> Stored dataset entries

>>>>

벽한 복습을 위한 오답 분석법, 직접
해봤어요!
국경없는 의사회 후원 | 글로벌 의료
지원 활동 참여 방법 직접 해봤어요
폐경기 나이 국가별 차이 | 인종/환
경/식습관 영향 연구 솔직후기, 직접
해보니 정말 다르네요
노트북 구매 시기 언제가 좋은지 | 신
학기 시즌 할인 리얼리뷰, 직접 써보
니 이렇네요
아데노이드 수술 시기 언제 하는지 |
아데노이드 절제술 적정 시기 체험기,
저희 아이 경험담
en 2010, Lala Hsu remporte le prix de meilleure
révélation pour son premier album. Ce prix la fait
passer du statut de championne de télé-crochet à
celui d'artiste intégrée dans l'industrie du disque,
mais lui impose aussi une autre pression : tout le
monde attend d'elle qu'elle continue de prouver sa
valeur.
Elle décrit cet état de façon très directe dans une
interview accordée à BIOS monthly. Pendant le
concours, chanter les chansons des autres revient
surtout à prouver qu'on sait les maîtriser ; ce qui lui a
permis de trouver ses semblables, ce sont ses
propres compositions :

<<<<

> TO-DO ITEM
Please return every line of the listing above, unchanged and in the same order.

> RESPONSE BELOW
벽한 복습을 위한 오답 분석법, 직접
해봤어요!
국경없는 의사회 후원 | 글로벌 의료
지원 활동 참여 방법 직접 해봤어요
폐경기 나이 국가별 차이 | 인종/환
경/식습관 영향 연구 솔직후기, 직접
해보니 정말 다르네요
노트북 구매 시기 언제가 좋은지 | 신
학기 시즌 할인 리얼리뷰, 직접 써보
니 이렇네요
아데노이드 수술 시기 언제 하는지 |
아데노이드 절제술 적정 시기 체험기,
저희 아이 경험담
en 2010, Lala Hsu remporte le prix de meilleure
révélation pour son premier album. Ce prix la fait
passer du statut de championne de télé-crochet à
celui d'artiste intégrée dans l'industrie du disque,
mais lui impose aussi une autre pression : tout le
monde attend d'elle qu'elle continue de prouver sa
valeur.
Elle décrit cet état de façon très directe dans une
interview accordée à BIOS monthly. Pendant le
concours, chanter les chansons des autres revient
surtout à prouver qu'on sait les maîtriser ; ce qui lui a
permis de trouver ses semblables, ce sont ses
propres compositions :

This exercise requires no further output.